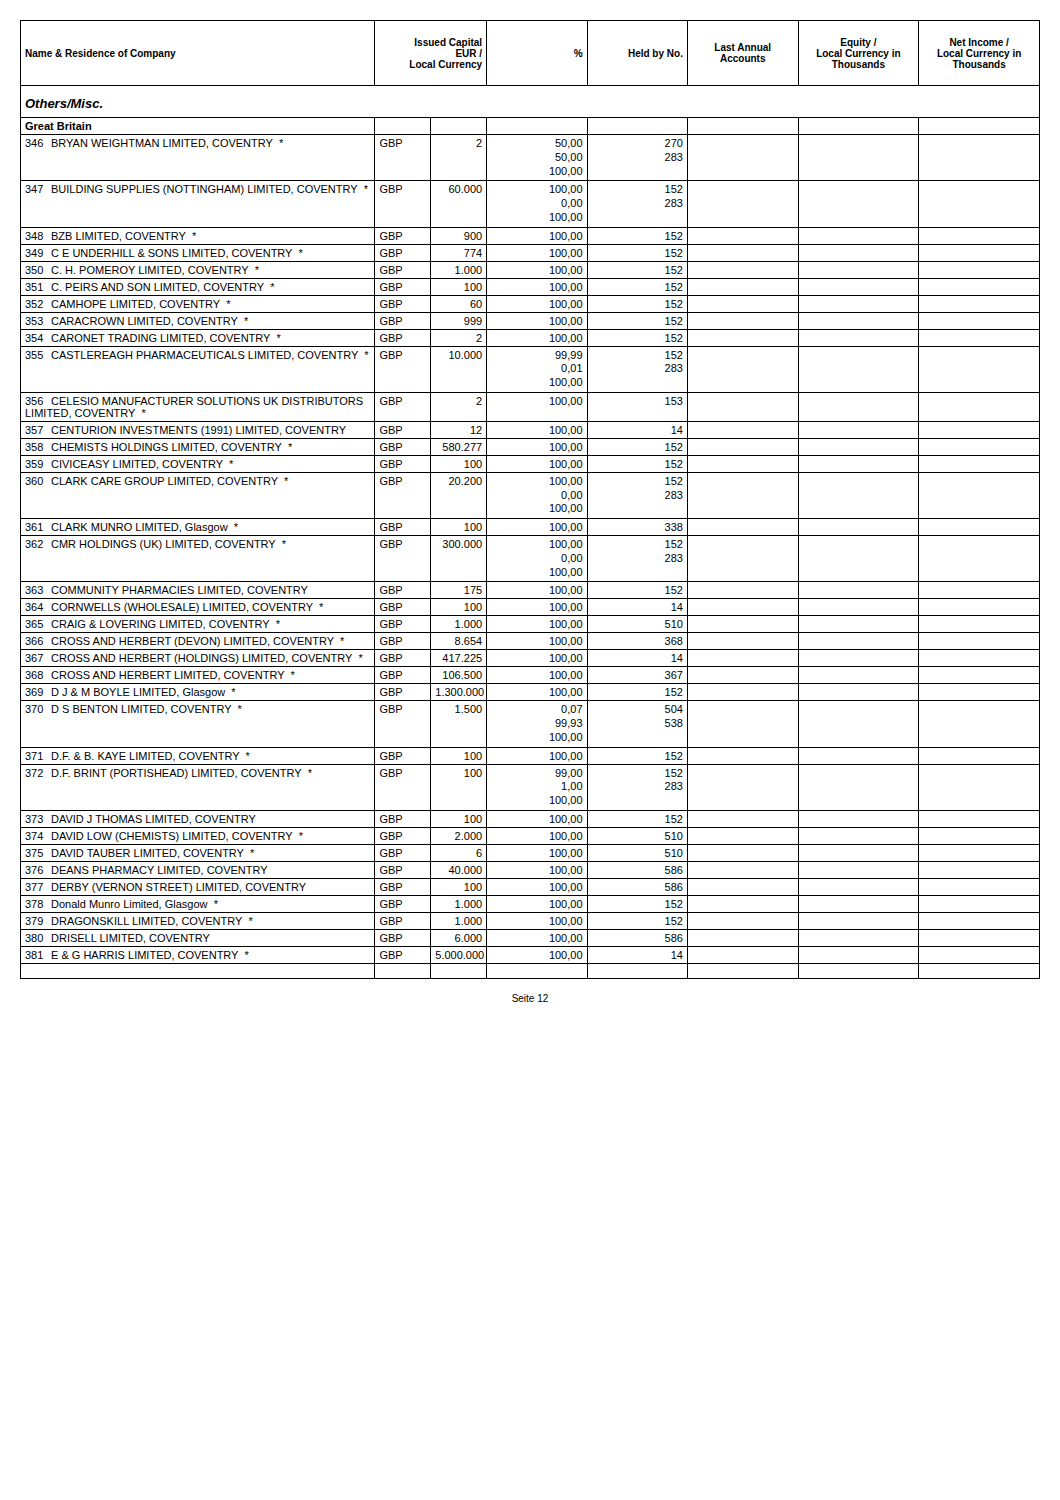| Name & Residence of Company | Issued Capital EUR / Local Currency | % | Held by No. | Last Annual Accounts | Equity / Local Currency in Thousands | Net Income / Local Currency in Thousands |
| --- | --- | --- | --- | --- | --- | --- |
| Others/Misc. |
| Great Britain | | | | | | | |
| 346 BRYAN WEIGHTMAN LIMITED, COVENTRY * | GBP | 2 | 50,00 50,00 100,00 | 270 283 | | | |
| 347 BUILDING SUPPLIES (NOTTINGHAM) LIMITED, COVENTRY * | GBP | 60.000 | 100,00 0,00 100,00 | 152 283 | | | |
| 348 BZB LIMITED, COVENTRY * | GBP | 900 | 100,00 | 152 | | | |
| 349 C E UNDERHILL & SONS LIMITED, COVENTRY * | GBP | 774 | 100,00 | 152 | | | |
| 350 C. H. POMEROY LIMITED, COVENTRY * | GBP | 1.000 | 100,00 | 152 | | | |
| 351 C. PEIRS AND SON LIMITED, COVENTRY * | GBP | 100 | 100,00 | 152 | | | |
| 352 CAMHOPE LIMITED, COVENTRY * | GBP | 60 | 100,00 | 152 | | | |
| 353 CARACROWN LIMITED, COVENTRY * | GBP | 999 | 100,00 | 152 | | | |
| 354 CARONET TRADING LIMITED, COVENTRY * | GBP | 2 | 100,00 | 152 | | | |
| 355 CASTLEREAGH PHARMACEUTICALS LIMITED, COVENTRY * | GBP | 10.000 | 99,99 0,01 100,00 | 152 283 | | | |
| 356 CELESIO MANUFACTURER SOLUTIONS UK DISTRIBUTORS LIMITED, COVENTRY * | GBP | 2 | 100,00 | 153 | | | |
| 357 CENTURION INVESTMENTS (1991) LIMITED, COVENTRY | GBP | 12 | 100,00 | 14 | | | |
| 358 CHEMISTS HOLDINGS LIMITED, COVENTRY * | GBP | 580.277 | 100,00 | 152 | | | |
| 359 CIVICEASY LIMITED, COVENTRY * | GBP | 100 | 100,00 | 152 | | | |
| 360 CLARK CARE GROUP LIMITED, COVENTRY * | GBP | 20.200 | 100,00 0,00 100,00 | 152 283 | | | |
| 361 CLARK MUNRO LIMITED, Glasgow * | GBP | 100 | 100,00 | 338 | | | |
| 362 CMR HOLDINGS (UK) LIMITED, COVENTRY * | GBP | 300.000 | 100,00 0,00 100,00 | 152 283 | | | |
| 363 COMMUNITY PHARMACIES LIMITED, COVENTRY | GBP | 175 | 100,00 | 152 | | | |
| 364 CORNWELLS (WHOLESALE) LIMITED, COVENTRY * | GBP | 100 | 100,00 | 14 | | | |
| 365 CRAIG & LOVERING LIMITED, COVENTRY * | GBP | 1.000 | 100,00 | 510 | | | |
| 366 CROSS AND HERBERT (DEVON) LIMITED, COVENTRY * | GBP | 8.654 | 100,00 | 368 | | | |
| 367 CROSS AND HERBERT (HOLDINGS) LIMITED, COVENTRY * | GBP | 417.225 | 100,00 | 14 | | | |
| 368 CROSS AND HERBERT LIMITED, COVENTRY * | GBP | 106.500 | 100,00 | 367 | | | |
| 369 D J & M BOYLE LIMITED, Glasgow * | GBP | 1.300.000 | 100,00 | 152 | | | |
| 370 D S BENTON LIMITED, COVENTRY * | GBP | 1.500 | 0,07 99,93 100,00 | 504 538 | | | |
| 371 D.F. & B. KAYE LIMITED, COVENTRY * | GBP | 100 | 100,00 | 152 | | | |
| 372 D.F. BRINT (PORTISHEAD) LIMITED, COVENTRY * | GBP | 100 | 99,00 1,00 100,00 | 152 283 | | | |
| 373 DAVID J THOMAS LIMITED, COVENTRY | GBP | 100 | 100,00 | 152 | | | |
| 374 DAVID LOW (CHEMISTS) LIMITED, COVENTRY * | GBP | 2.000 | 100,00 | 510 | | | |
| 375 DAVID TAUBER LIMITED, COVENTRY * | GBP | 6 | 100,00 | 510 | | | |
| 376 DEANS PHARMACY LIMITED, COVENTRY | GBP | 40.000 | 100,00 | 586 | | | |
| 377 DERBY (VERNON STREET) LIMITED, COVENTRY | GBP | 100 | 100,00 | 586 | | | |
| 378 Donald Munro Limited, Glasgow * | GBP | 1.000 | 100,00 | 152 | | | |
| 379 DRAGONSKILL LIMITED, COVENTRY * | GBP | 1.000 | 100,00 | 152 | | | |
| 380 DRISELL LIMITED, COVENTRY | GBP | 6.000 | 100,00 | 586 | | | |
| 381 E & G HARRIS LIMITED, COVENTRY * | GBP | 5.000.000 | 100,00 | 14 | | | |
Seite 12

- - - - -

◆ What to produce:
Every last line above must be reproduced as written, and no pictures belong in the copy.

◆ Reply to the exercise:
| Name & Residence of Company | Issued Capital EUR / Local Currency | % | Held by No. | Last Annual Accounts | Equity / Local Currency in Thousands | Net Income / Local Currency in Thousands |
| --- | --- | --- | --- | --- | --- | --- |
| Others/Misc. |
| Great Britain | | | | | | | |
| 346 BRYAN WEIGHTMAN LIMITED, COVENTRY * | GBP | 2 | 50,00 50,00 100,00 | 270 283 | | | |
| 347 BUILDING SUPPLIES (NOTTINGHAM) LIMITED, COVENTRY * | GBP | 60.000 | 100,00 0,00 100,00 | 152 283 | | | |
| 348 BZB LIMITED, COVENTRY * | GBP | 900 | 100,00 | 152 | | | |
| 349 C E UNDERHILL & SONS LIMITED, COVENTRY * | GBP | 774 | 100,00 | 152 | | | |
| 350 C. H. POMEROY LIMITED, COVENTRY * | GBP | 1.000 | 100,00 | 152 | | | |
| 351 C. PEIRS AND SON LIMITED, COVENTRY * | GBP | 100 | 100,00 | 152 | | | |
| 352 CAMHOPE LIMITED, COVENTRY * | GBP | 60 | 100,00 | 152 | | | |
| 353 CARACROWN LIMITED, COVENTRY * | GBP | 999 | 100,00 | 152 | | | |
| 354 CARONET TRADING LIMITED, COVENTRY * | GBP | 2 | 100,00 | 152 | | | |
| 355 CASTLEREAGH PHARMACEUTICALS LIMITED, COVENTRY * | GBP | 10.000 | 99,99 0,01 100,00 | 152 283 | | | |
| 356 CELESIO MANUFACTURER SOLUTIONS UK DISTRIBUTORS LIMITED, COVENTRY * | GBP | 2 | 100,00 | 153 | | | |
| 357 CENTURION INVESTMENTS (1991) LIMITED, COVENTRY | GBP | 12 | 100,00 | 14 | | | |
| 358 CHEMISTS HOLDINGS LIMITED, COVENTRY * | GBP | 580.277 | 100,00 | 152 | | | |
| 359 CIVICEASY LIMITED, COVENTRY * | GBP | 100 | 100,00 | 152 | | | |
| 360 CLARK CARE GROUP LIMITED, COVENTRY * | GBP | 20.200 | 100,00 0,00 100,00 | 152 283 | | | |
| 361 CLARK MUNRO LIMITED, Glasgow * | GBP | 100 | 100,00 | 338 | | | |
| 362 CMR HOLDINGS (UK) LIMITED, COVENTRY * | GBP | 300.000 | 100,00 0,00 100,00 | 152 283 | | | |
| 363 COMMUNITY PHARMACIES LIMITED, COVENTRY | GBP | 175 | 100,00 | 152 | | | |
| 364 CORNWELLS (WHOLESALE) LIMITED, COVENTRY * | GBP | 100 | 100,00 | 14 | | | |
| 365 CRAIG & LOVERING LIMITED, COVENTRY * | GBP | 1.000 | 100,00 | 510 | | | |
| 366 CROSS AND HERBERT (DEVON) LIMITED, COVENTRY * | GBP | 8.654 | 100,00 | 368 | | | |
| 367 CROSS AND HERBERT (HOLDINGS) LIMITED, COVENTRY * | GBP | 417.225 | 100,00 | 14 | | | |
| 368 CROSS AND HERBERT LIMITED, COVENTRY * | GBP | 106.500 | 100,00 | 367 | | | |
| 369 D J & M BOYLE LIMITED, Glasgow * | GBP | 1.300.000 | 100,00 | 152 | | | |
| 370 D S BENTON LIMITED, COVENTRY * | GBP | 1.500 | 0,07 99,93 100,00 | 504 538 | | | |
| 371 D.F. & B. KAYE LIMITED, COVENTRY * | GBP | 100 | 100,00 | 152 | | | |
| 372 D.F. BRINT (PORTISHEAD) LIMITED, COVENTRY * | GBP | 100 | 99,00 1,00 100,00 | 152 283 | | | |
| 373 DAVID J THOMAS LIMITED, COVENTRY | GBP | 100 | 100,00 | 152 | | | |
| 374 DAVID LOW (CHEMISTS) LIMITED, COVENTRY * | GBP | 2.000 | 100,00 | 510 | | | |
| 375 DAVID TAUBER LIMITED, COVENTRY * | GBP | 6 | 100,00 | 510 | | | |
| 376 DEANS PHARMACY LIMITED, COVENTRY | GBP | 40.000 | 100,00 | 586 | | | |
| 377 DERBY (VERNON STREET) LIMITED, COVENTRY | GBP | 100 | 100,00 | 586 | | | |
| 378 Donald Munro Limited, Glasgow * | GBP | 1.000 | 100,00 | 152 | | | |
| 379 DRAGONSKILL LIMITED, COVENTRY * | GBP | 1.000 | 100,00 | 152 | | | |
| 380 DRISELL LIMITED, COVENTRY | GBP | 6.000 | 100,00 | 586 | | | |
| 381 E & G HARRIS LIMITED, COVENTRY * | GBP | 5.000.000 | 100,00 | 14 | | | |
Seite 12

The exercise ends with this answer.